(Edited layout image data)
- - - - - - -

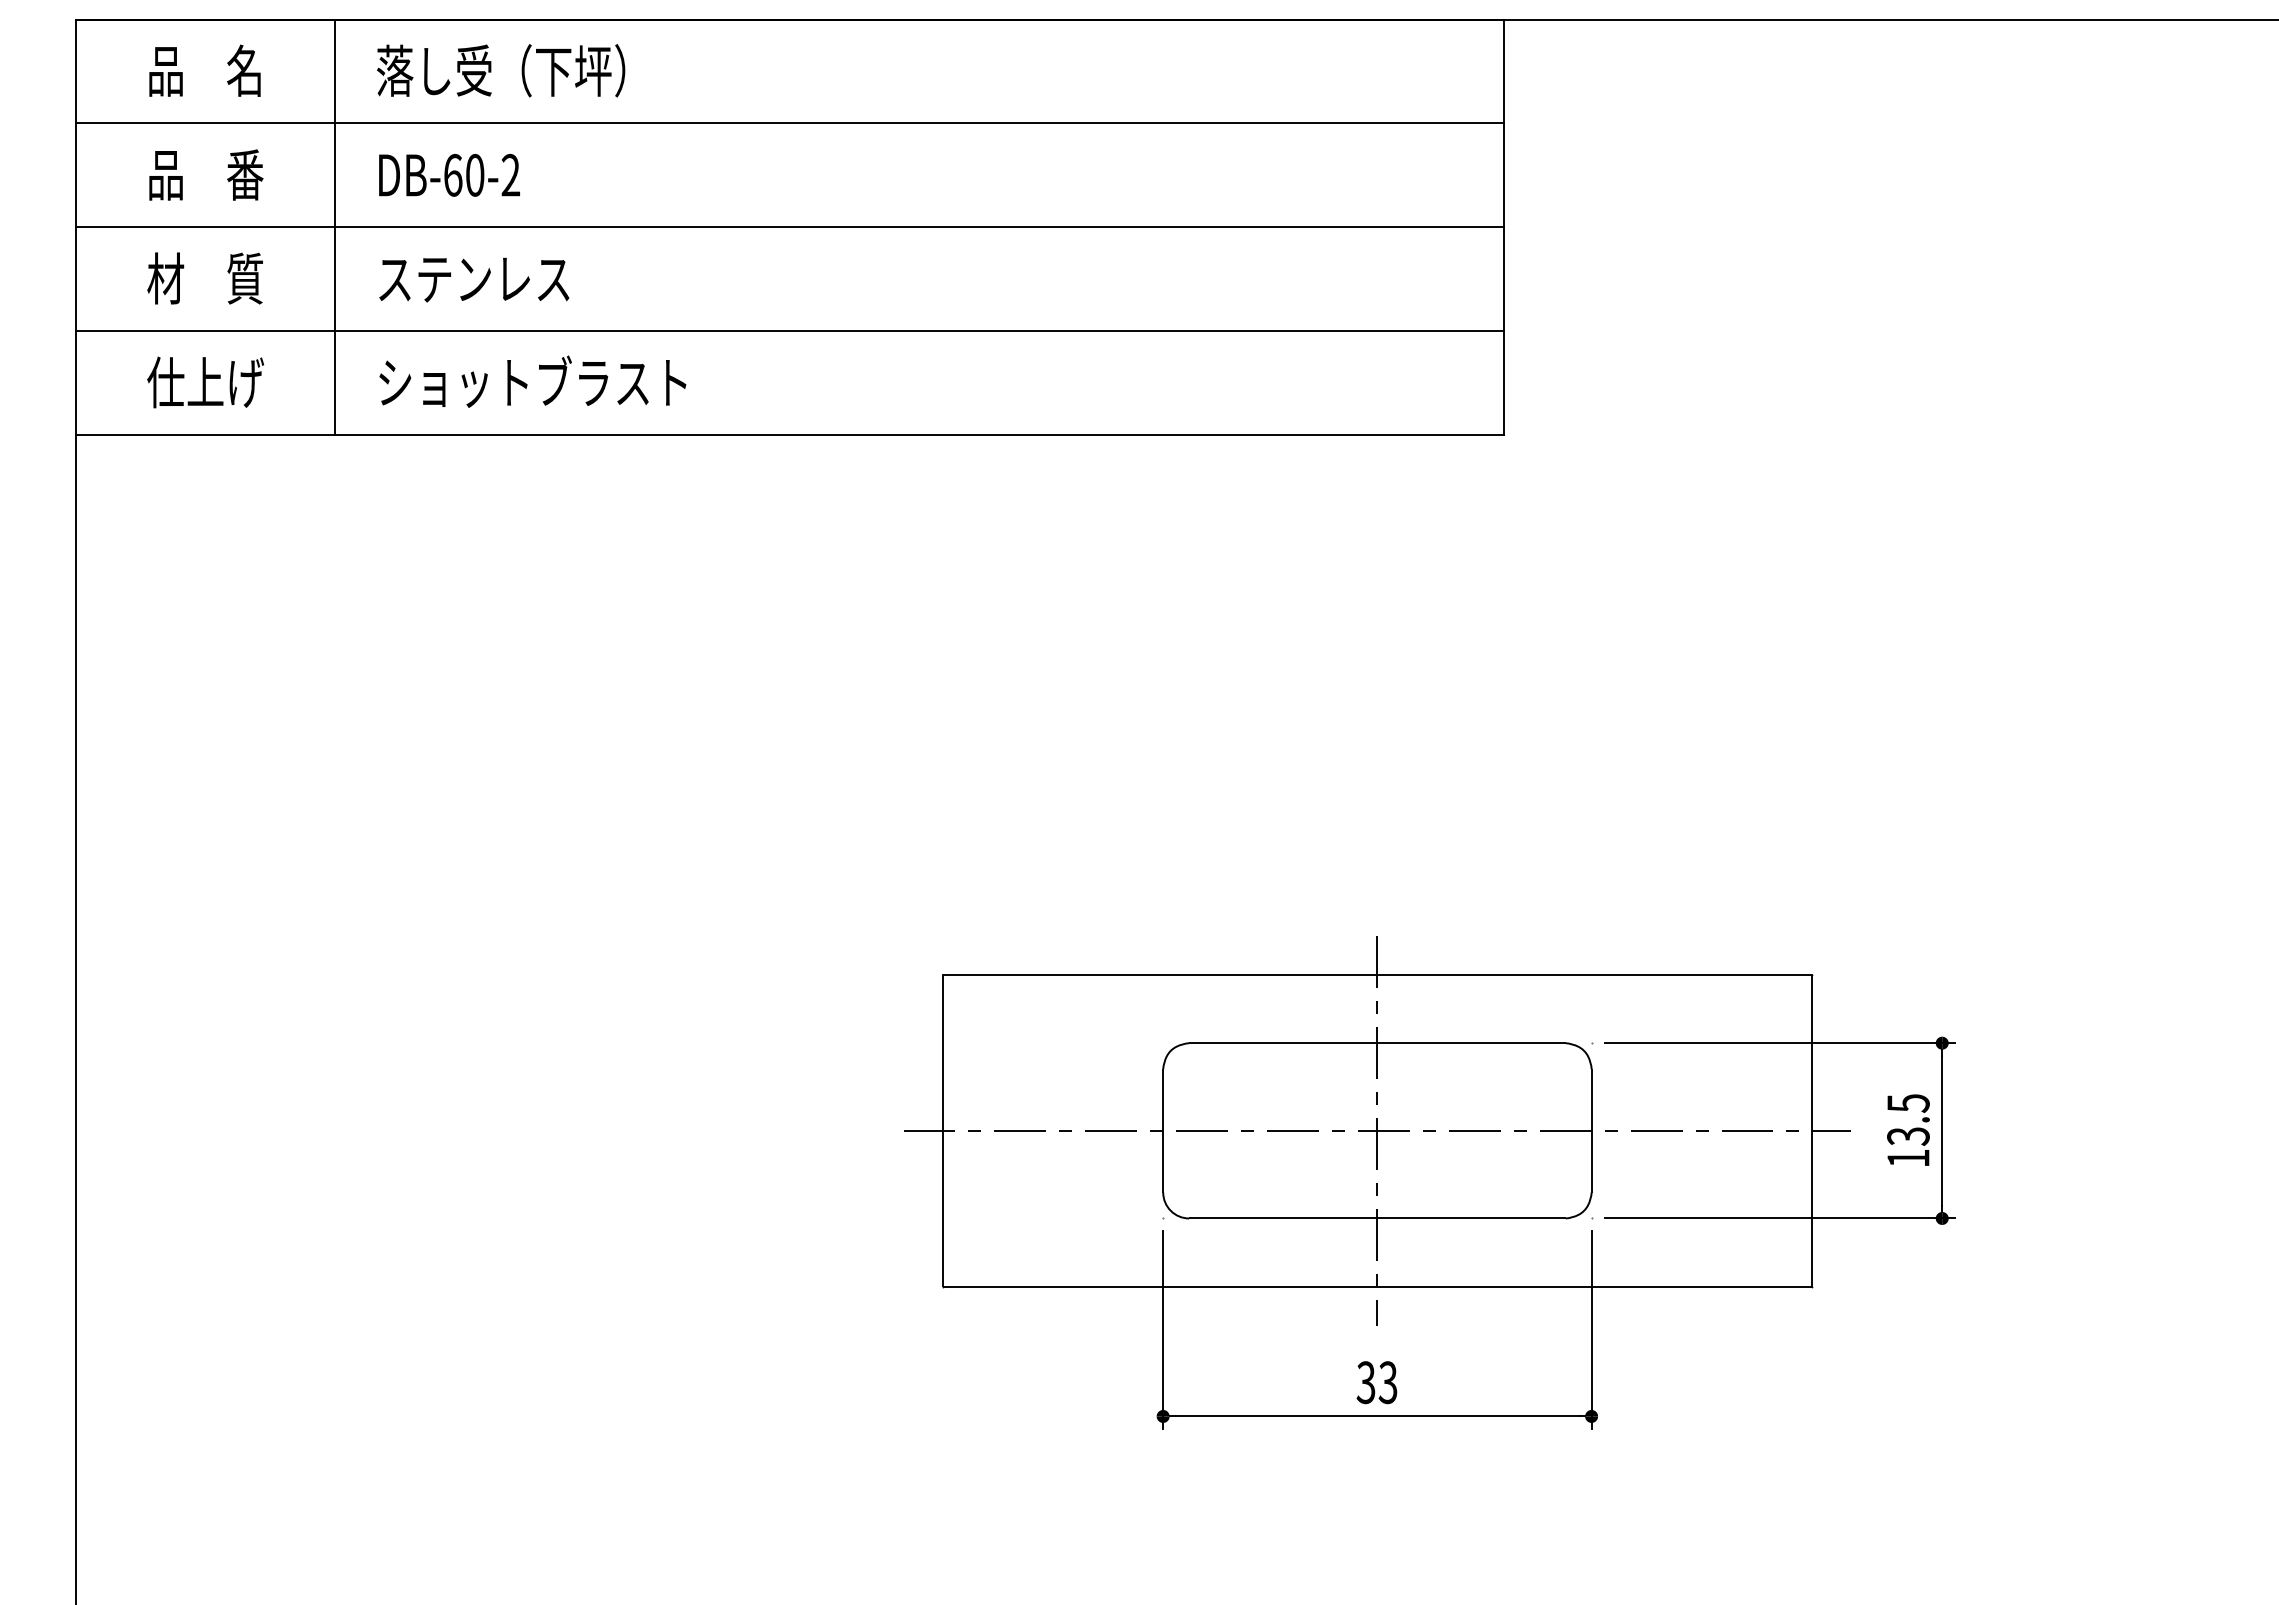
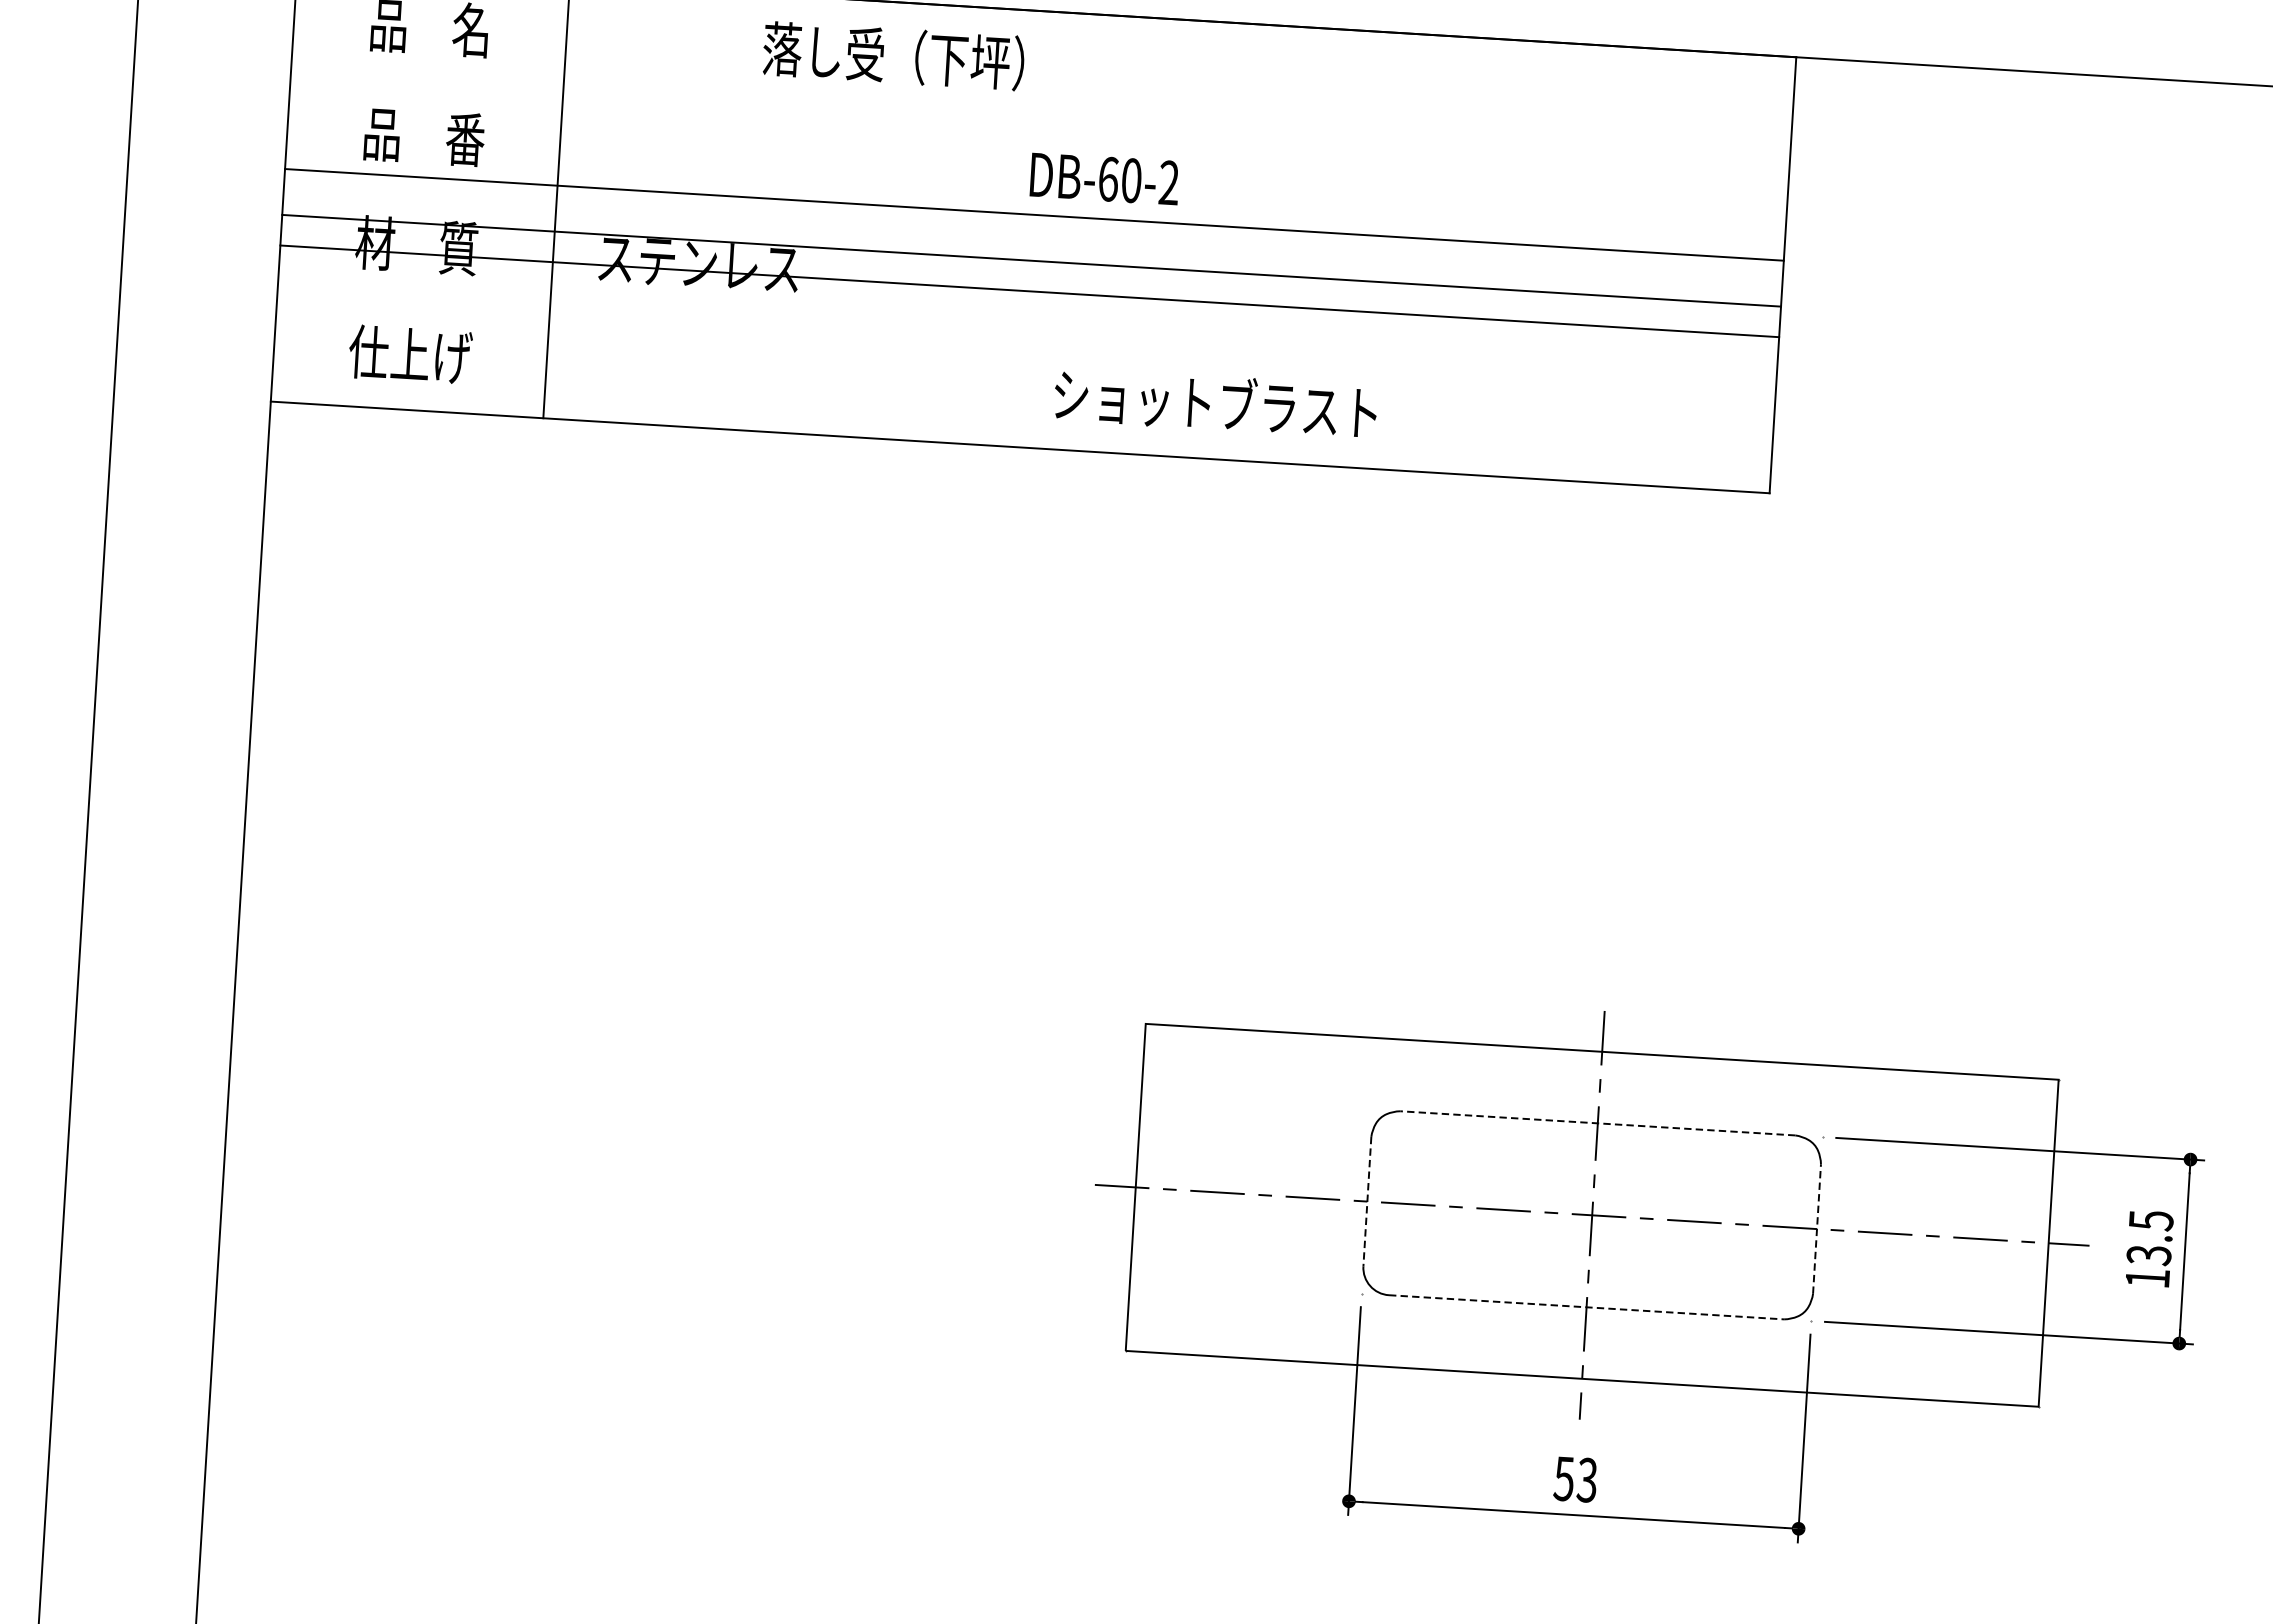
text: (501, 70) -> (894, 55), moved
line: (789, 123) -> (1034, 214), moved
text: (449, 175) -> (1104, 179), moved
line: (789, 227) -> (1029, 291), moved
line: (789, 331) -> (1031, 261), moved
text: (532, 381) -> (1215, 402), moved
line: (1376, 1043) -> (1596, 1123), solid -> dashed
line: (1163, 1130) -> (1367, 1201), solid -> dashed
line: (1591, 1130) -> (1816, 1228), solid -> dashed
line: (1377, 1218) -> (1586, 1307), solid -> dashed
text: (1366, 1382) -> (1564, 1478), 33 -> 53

- - - - - - -

TASK DETAILS: Restate every record above word for word, without images.

OUTPUT:
text: (501, 70) -> (894, 55), moved
line: (789, 123) -> (1034, 214), moved
text: (449, 175) -> (1104, 179), moved
line: (789, 227) -> (1029, 291), moved
line: (789, 331) -> (1031, 261), moved
text: (532, 381) -> (1215, 402), moved
line: (1376, 1043) -> (1596, 1123), solid -> dashed
line: (1163, 1130) -> (1367, 1201), solid -> dashed
line: (1591, 1130) -> (1816, 1228), solid -> dashed
line: (1377, 1218) -> (1586, 1307), solid -> dashed
text: (1366, 1382) -> (1564, 1478), 33 -> 53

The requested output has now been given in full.